3.5.3. Total Release and Relative Release of Carotenoids during In Vitro Digestion

This study aimed to investigate the effect of the microencapsulation method on the release of carotenoids from particles by performing an in vitro simulated digestion test. The composition of simulated gastrointestinal fluids followed the recommended electrolytic concentration described by Minekus et al. [58]. Approximately 0.5 g of microparticles was added to 1.5 mL of distilled water and 2 mL of simulated salivary fluid (SSF) for 5 min. Subsequently, about 4 mL of simulated gastric fluid (SGF) was added to the tubes, followed by adjustment of the pH to 3 using HCl (5 M) and the addition of 0.2 mL of pepsin solution (2000 U/mL). The tubes were incubated at 37 °C under agitation at 200 rpm for 120 min. After that, simulated intestinal fluid (SIF) was added to the tubes, and the pH was changed to 7 using NaOH (1 M).
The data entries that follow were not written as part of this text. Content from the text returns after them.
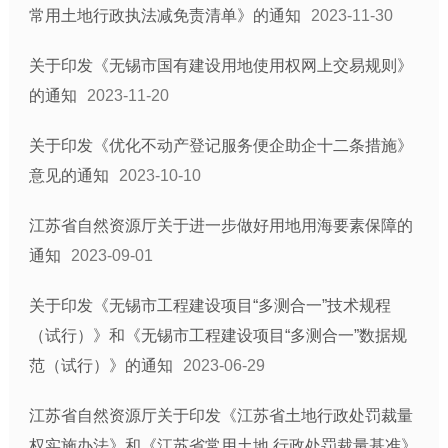
常用土地行政执法减免责清单》的通知
2023-11-30
关于印发《无锡市国有建设用地使用权网上交易规则》
的通知
2023-11-20
关于印发《优化不动产登记服务便企助企十二条措施》
意见的通知
2023-10-10
江苏省自然资源厅关于进一步做好用地用海要素保障的
通知
2023-09-01
关于印发《无锡市工程建设项目“多测合一”技术规程
（试行）》和《无锡市工程建设项目“多测合一”数据规
范（试行）》的通知
2023-06-29
江苏省自然资源厅关于印发《江苏省土地行政处罚裁量
权实施办法》和《江苏省常用土地 行政处罚裁量基准》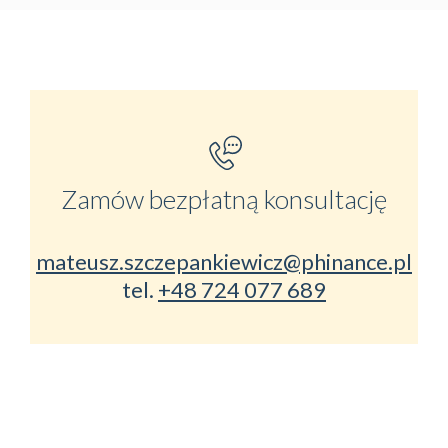
Zamów bezpłatną konsultację
mateusz.szczepankiewicz@phinance.pl
tel.
+48 724 077 689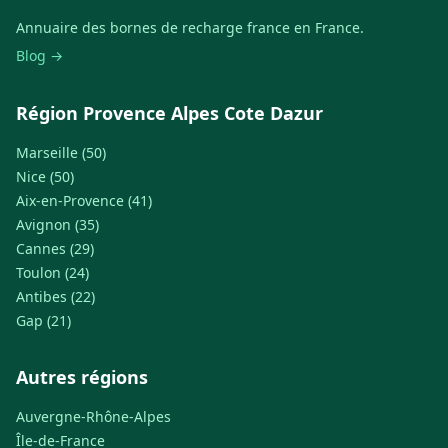
Annuaire des bornes de recharge france en France.
Blog →
Région Provence Alpes Cote Dazur
Marseille (50)
Nice (50)
Aix-en-Provence (41)
Avignon (35)
Cannes (29)
Toulon (24)
Antibes (22)
Gap (21)
Autres régions
Auvergne-Rhône-Alpes
Île-de-France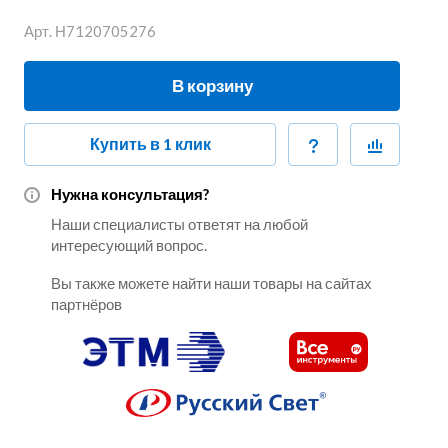
Арт.
Н7120705276
В корзину
Купить в 1 клик
Нужна консультация?
Наши специалисты ответят на любой
интересующий вопрос.
Вы также можете найти наши товары на сайтах
партнёров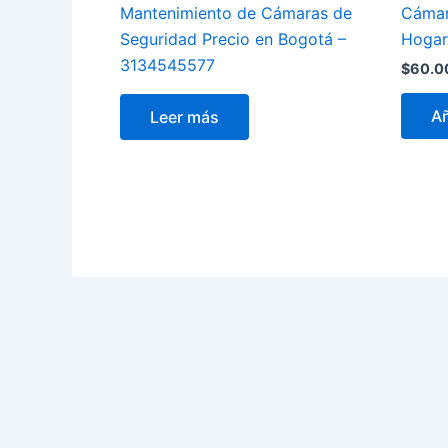
Mantenimiento de Cámaras de
Cámar
Seguridad Precio en Bogotá –
Hogar
3134545577
$
60.0
Añ
Leer más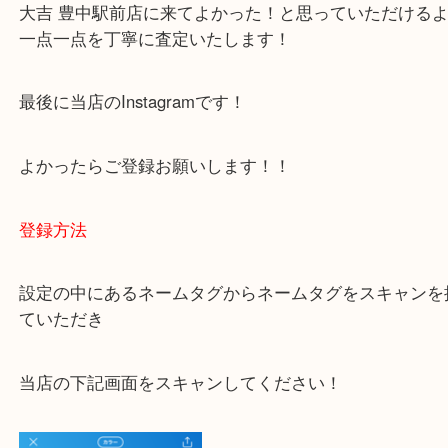
下記バナーではお客様から日頃よくお伺いされるご
容をまとめています。
ご不安な方は一度ご参考までに！
大吉 豊中駅前店に来てよかった！と思っていただけ
一点一点を丁寧に査定いたします！
最後に当店のInstagramです！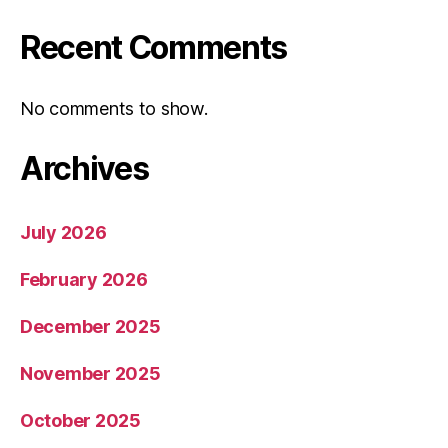
Recent Comments
No comments to show.
Archives
July 2026
February 2026
December 2025
November 2025
October 2025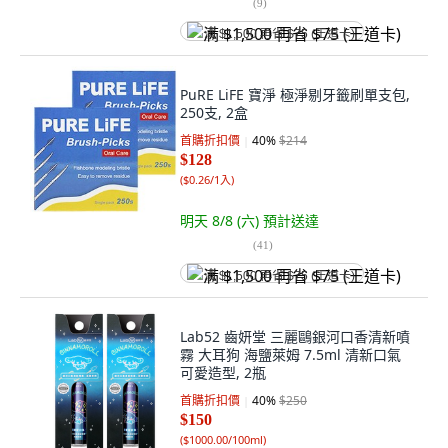
(
9
)
满 $1,500 再省 $75 (王道卡)
PuRE LiFE 寶淨 極淨剔牙籤刷單支包,
250支, 2盒
首購折扣價
40
%
$214
$128
(
$0.26/1入
)
明天 8/8 (六)
預計送達
(
41
)
满 $1,500 再省 $75 (王道卡)
Lab52 齒妍堂 三麗鷗銀河口香清新噴
霧 大耳狗 海鹽萊姆 7.5ml 清新口氣
可愛造型, 2瓶
首購折扣價
40
%
$250
$150
(
$1000.00/100ml
)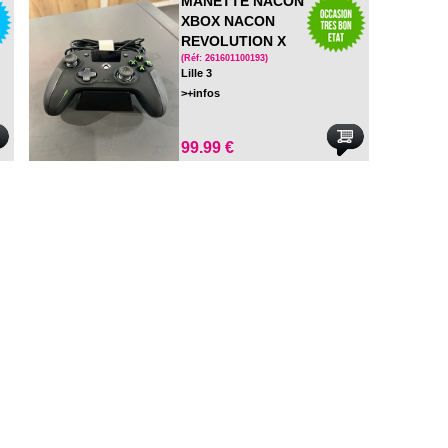
MANETTE NACON
XBOX NACON
REVOLUTION X
UNLIMITED
(Réf: 261601100193)
Lille 3
>+infos
99.99 €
Approximately 2 mL of pancreatin solution (100 U/mL) and 1 mL of bile salts (10 mM) were added to the mixture; thus, the tubes were incubated under the same conditions described. Samples were evaluated after 30, 60, and 120 min for SGF and 130, 180, and 240 min for SIF.

To quantify the carotenoids in SSF, SGF, and SIF, approximately 0.5 mL of supernatant was first centrifuged (2935× g, 5 min). The quantification of the carotenoids released was performed as described in Section 3.4.3.
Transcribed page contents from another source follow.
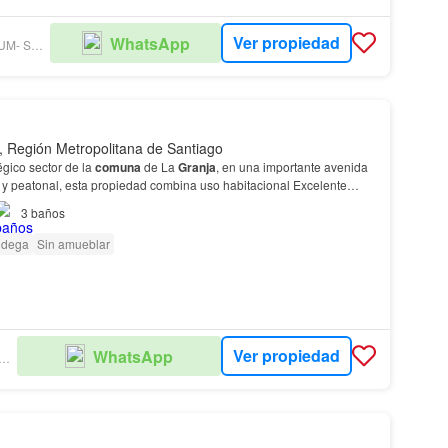
Ver propiedad
WhatsApp
GRUPO PREMIUM- SUC. PROVIDENCIA
, Región Metropolitana de Santiago
gico sector de la
comuna
de La
Granja
, en una importante avenida
ar y peatonal, esta propiedad combina uso habitacional Excelente
plazada en un sector altamente consoli…
3
baños
dega
Sin amueblar
Ver propiedad
WhatsApp
OLARE PROPIEDADES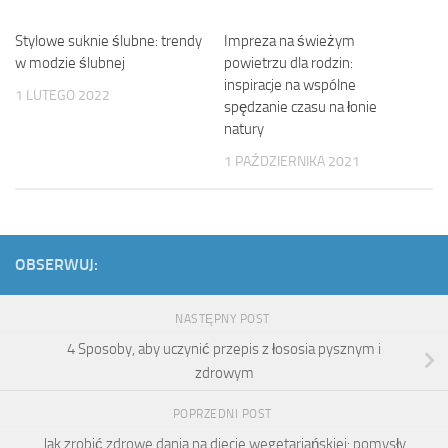
Stylowe suknie ślubne: trendy
Impreza na świeżym
w modzie ślubnej
powietrzu dla rodzin:
inspiracje na wspólne
1 LUTEGO 2022
spędzanie czasu na łonie
natury
1 PAŹDZIERNIKA 2021
OBSERWUJ:
NASTĘPNY POST
4 Sposoby, aby uczynić przepis z łososia pysznym i
zdrowym
POPRZEDNI POST
Jak zrobić zdrowe dania na diecie wegetariańskiej: pomysły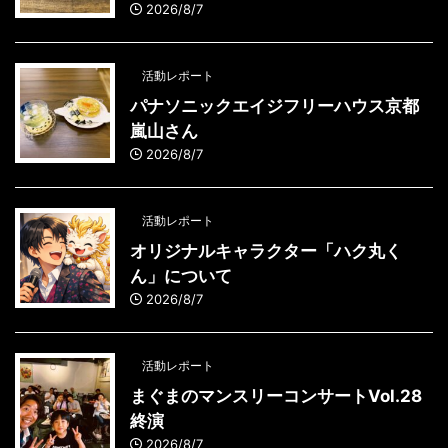
2026/8/7
活動レポート
パナソニックエイジフリーハウス京都
嵐山さん
2026/8/7
活動レポート
オリジナルキャラクター「ハク丸く
ん」について
2026/8/7
活動レポート
まぐまのマンスリーコンサートVol.28
終演
2026/8/7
The relative release $RR$ (µg/µg) and total release $TR$ (µg/g) of the carotenoids were evaluated during the digestion steps.
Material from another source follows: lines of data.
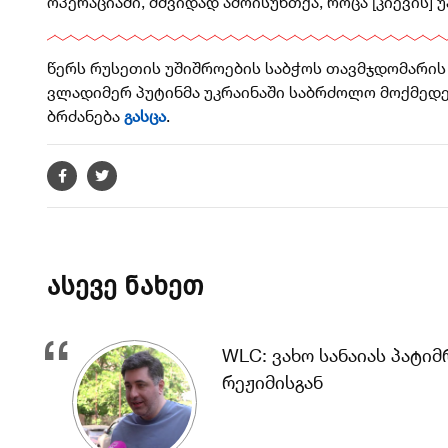
ოპერაციაში, მშვიდად ამოისუნთქა, როცა [კიევის]
წერს რუსეთის უშიშროების საბჭოს თავმჯდომარის
ვლადიმერ პუტინმა უკრაინაში საბრძოლო მოქმედებ
ბრძანება
გასცა
.
ასევე ნახეთ
WLC: ვახო სანაიას პატი
რეჟიმისგან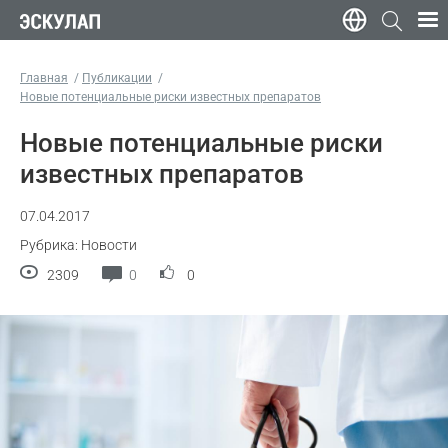
Главная
Публикации
Новые потенциальные риски известных препаратов
Новые потенциальные риски
известных препаратов
07.04.2017
Рубрика: Новости
2309
0
0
Analysis of the quantification of carotenoids measured the concentration of carotenoids ($c_i$, µg/g) and the mass of the solvent ($m_{f,i}$, g) in the solvent phase. The mass of carotenoids ($m_{c,i}$, µg) in the microparticles was evaluated according to Equation (10), in each time step $i$:

$$m_{c,i}=c_i·m_{f,i}$$

(10)

Given the initial concentration of carotenoids in the microparticles ($c_0$, µg/g) and the mass of microparticles ($m_{s,i}$, g) at digestion step $i$, the $RR$ (µg/µg) was determined by Equation (11). The RR index is the cumulative mass of carotenoids released during digestion ($m_{c,i}$, µg), relative to the initial mass of carotenoids ($m_{s,i}·c_0$).

$$R{R}_i={{\displaystyle \sum }}_0^i\frac{m_{c,i}}{m_{s,i}{c}_0}$$

(11)

$TR$ (µg/g) is the ratio between the mass of carotenoids released ($m_{c,i}$, µg) and the mass of microparticles ($m_{s,i}$, g) at step $i$, as shown in Equation (12):

$$T{R}_i={{\displaystyle \sum }}_0^i\frac{m_{c,i}}{m_{s,i}}$$

(12)

3.6. Statistical Analysis

All experiments were performed in triplicate. Statistical analyses, including ANOVA and the Tukey–Kramer honestly significant difference test for comparisons of means, were conducted using the statistical program SAS (Statistic Analysis System) version 9.2; p < 0.05 was considered to be statistically significant.

4. Conclusions

In this study, the encapsulation process was shown to be an effective approach to provide pigment stability with a higher EE, ranging from 82.9% to 100%. Double-layer particles showed increased carotenoid retention (60.8–89.7%), prolonged half-life, and stable pigmentation with a smaller colour difference (3.48–6.39) on day 90 of storage. The mean diameter exhibited an increase of 33% for SC particles and 15% for SDC particles after 90 days; however, these particles can be applied to food products. The kinetics of carotenoid degradation followed zero-order kinetics for most samples, possibly caused by oxygen permeation in the microparticles’ core. Micrographs showed SDC samples with a smooth surface and heterogeneous sizes, while micrographs of SC samples showed particles that were spherical in shape with agglomerations, variable diameters, and a rough surface with some pores. SDC particles increased the oxidative stability of carotenoids and released more carotenoids than the chilled particles during digestion; however, they had lower concentrations of these compounds. SC and, in particular, the combination of SD and SC, represent promising alternatives for producing carotenoid-rich powders, representing opportunities to add value to a byproduct of the food industry and making it possible to produce a natural dye with the potential to be used in food, pharmaceuticals, and other materials. Further research should be conducted to evaluate the application of these particles in food products.